Joshua Reviews Robert Cannan And Ross Adam’s The Lovers And The Despot [Theatrical Review]

lovers

Sometimes, a story is literally too bewildering to really believe at first blush. Documentary cinema is chock full of these tales, which is partly what makes the art form so genuinely enthralling. Despite being more often than not rigid in its structure and form, a compelling, true life story can elevate even the most standard of non-fiction film. And that’s the case with the latest film from directors Rob Cannan and Ross Adam.

Entitled The Lovers and The Despot, Cannan and Adam introduce us to the husband and wife duo of South Korean filmmaker Shin Sang-ok and his muse, actress Choi Eun-hee, who met while working on a film in the 1950s, and subsequently fell head over heels in love. However, things took a troubling turn in the late 1970s, when Choi was kidnapped in Hong Kong by a group of North Korean agents after working on a cavalcade of massively popular films.

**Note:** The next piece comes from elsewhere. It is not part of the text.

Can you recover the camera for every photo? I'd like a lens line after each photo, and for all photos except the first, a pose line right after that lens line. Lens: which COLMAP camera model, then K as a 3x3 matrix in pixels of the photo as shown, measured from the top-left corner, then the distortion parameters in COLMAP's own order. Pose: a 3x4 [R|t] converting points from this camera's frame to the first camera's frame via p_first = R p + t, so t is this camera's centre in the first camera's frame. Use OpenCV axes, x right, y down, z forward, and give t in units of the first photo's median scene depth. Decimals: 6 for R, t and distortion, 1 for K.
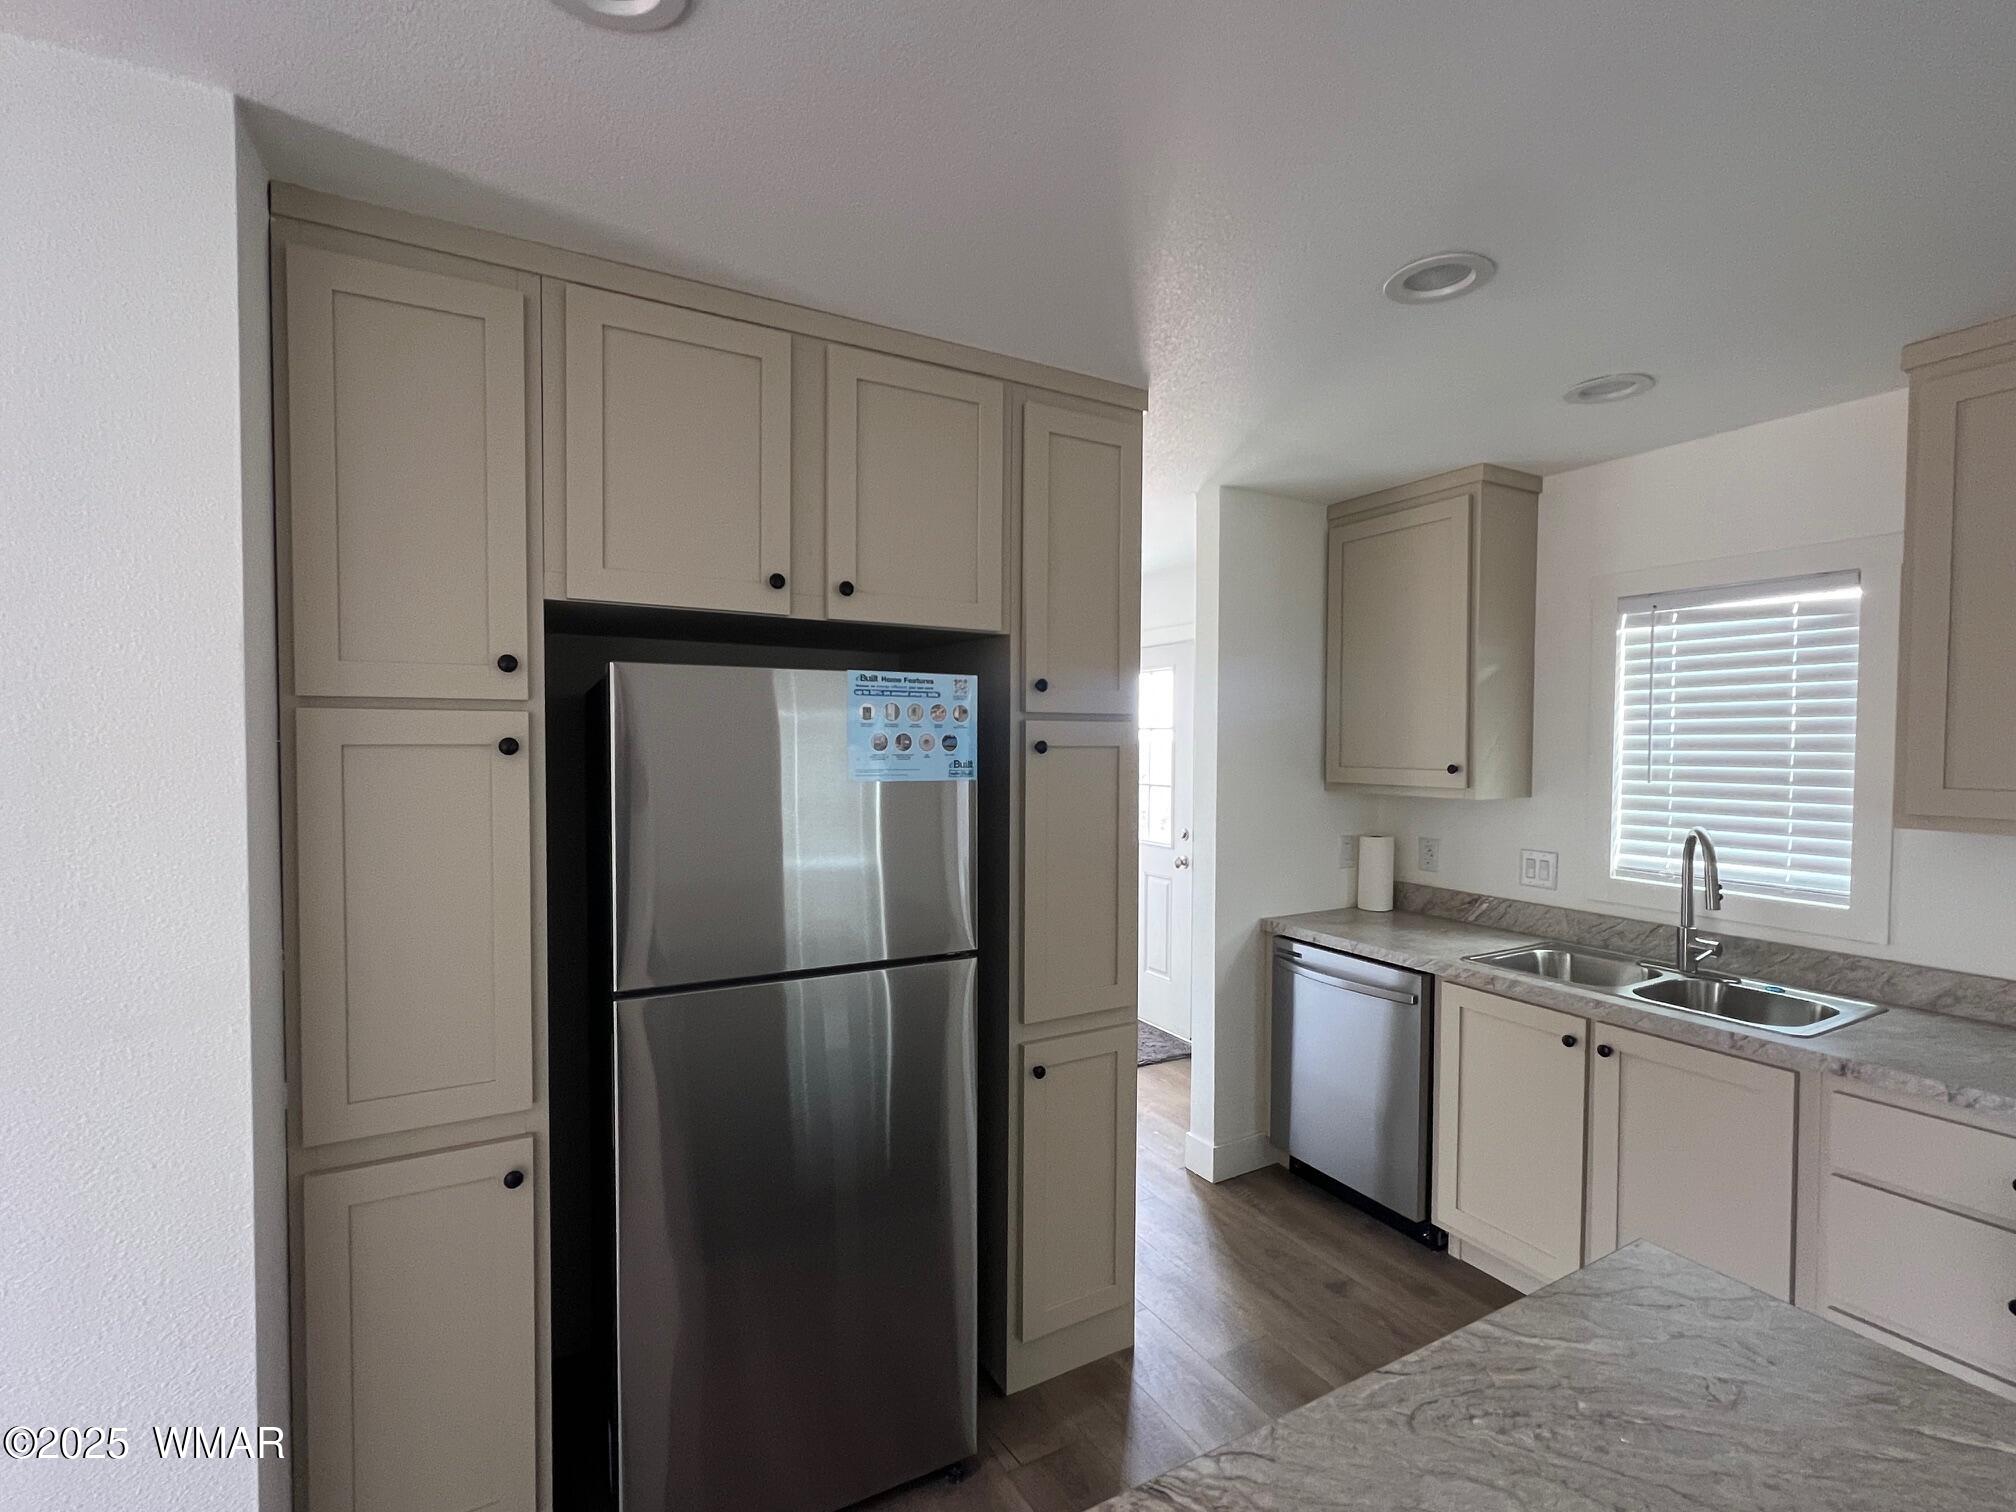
lens RADIAL K [[898.6, 0, 1004.9], [0, 898.6, 768.6], [0, 0, 1]] dist [-0.003855, 0.000078]
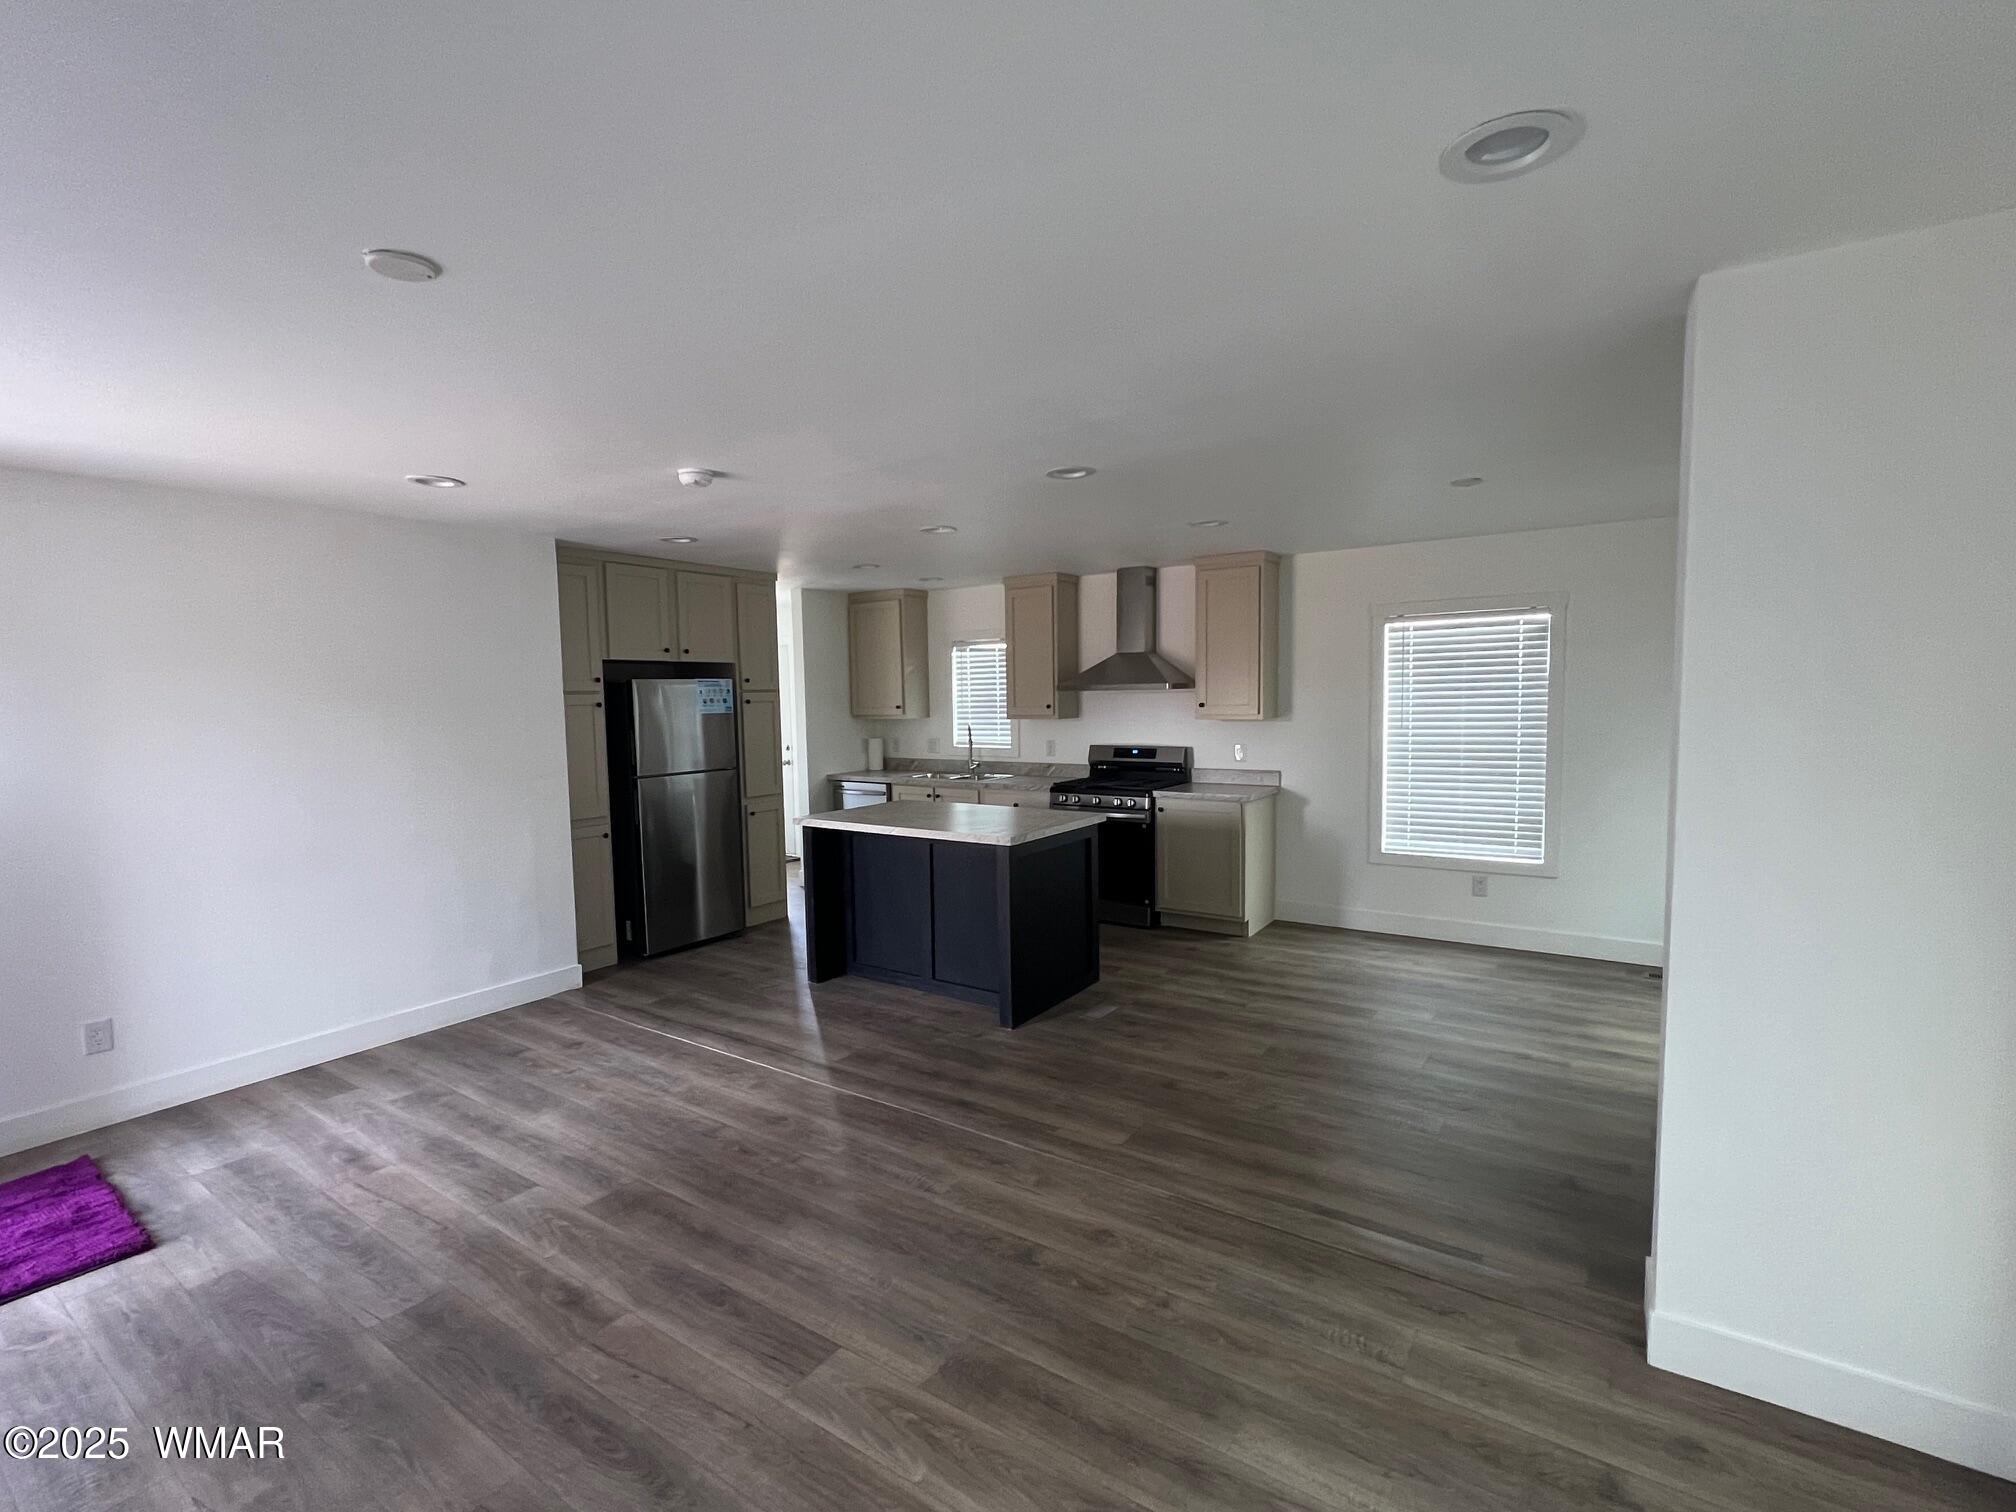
lens RADIAL K [[898.6, 0, 1004.9], [0, 898.6, 768.6], [0, 0, 1]] dist [-0.003855, 0.000078]
pose [[0.892488, -0.058246, 0.447294, -0.489202], [0.036592, 0.997709, 0.056908, 0.052287], [-0.449584, -0.034422, 0.892575, -1.820118]]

Shin was subsequently taken while looking for his lover, finding Kim Jong-il ready to proclaim them as his own personal filmmakers. Himself a movie-loving cineaste, the North Korean dictator had the team make 17 features before they ultimately escaped in the late ‘80s.

Structurally, this film is relatively bland. Not much more than a blend of talking head interviews and the occasional bit of archival material, Lovers is at its very best when we get to, as best we can, experience the lives of these two characters. The most intriguing archival footage used here is the rare bit of footage from Shin’s actual directorial work, which helps set the stage for the type of too-crazy-to-be-true by way of introducing this pair through their work. Granted, we don’t dig much into the films themselves, which is admittedly a great sin of the film, but it’s interesting to see their work together. However, the lack of footage from their work in North Korea is a great loss here, with the film deciding to focus solely on the kidnapping and subsequent escape from their captors.

Which isn’t to say that that story is not at all compelling. It absolutely is. The accounts told here regarding the kidnapping the subsequent escape as well as the build up to it are enthralling, with every word seeming like it’s too far fetched to have actually occurred. Romance brewing on the set of a film turning into a life long love affair only to be broken up by two different kidnappings and nearly a decade of working under a dictator is the log line of the greatest drama never made. Clocking in at just over 90 minutes, the film flies by, with a fantastic (if slightly maudlin) score helping to thrust the narrative forward. However, what gets lost here is easily the film’s most exciting theme. Rarely touched, if ever, within this picture is the idea of crafting art under a dictatorial eye. We don’t get any real example of the couple’s work for Jong-il, and the approach taken here by the filmmakers is reliant too heavy on simplistic recounting of details.

A sure-fire hit on VOD and streaming when it arrives, The Lovers and the Despot is a terribly dry non-fiction film elevated by a story that’s absolutely beyond belief. As rousing as the very best TLC documentary you’d get caught watching on a Sunday afternoon, this is best saved for a rainy day when it scrolls across your Netflix screen.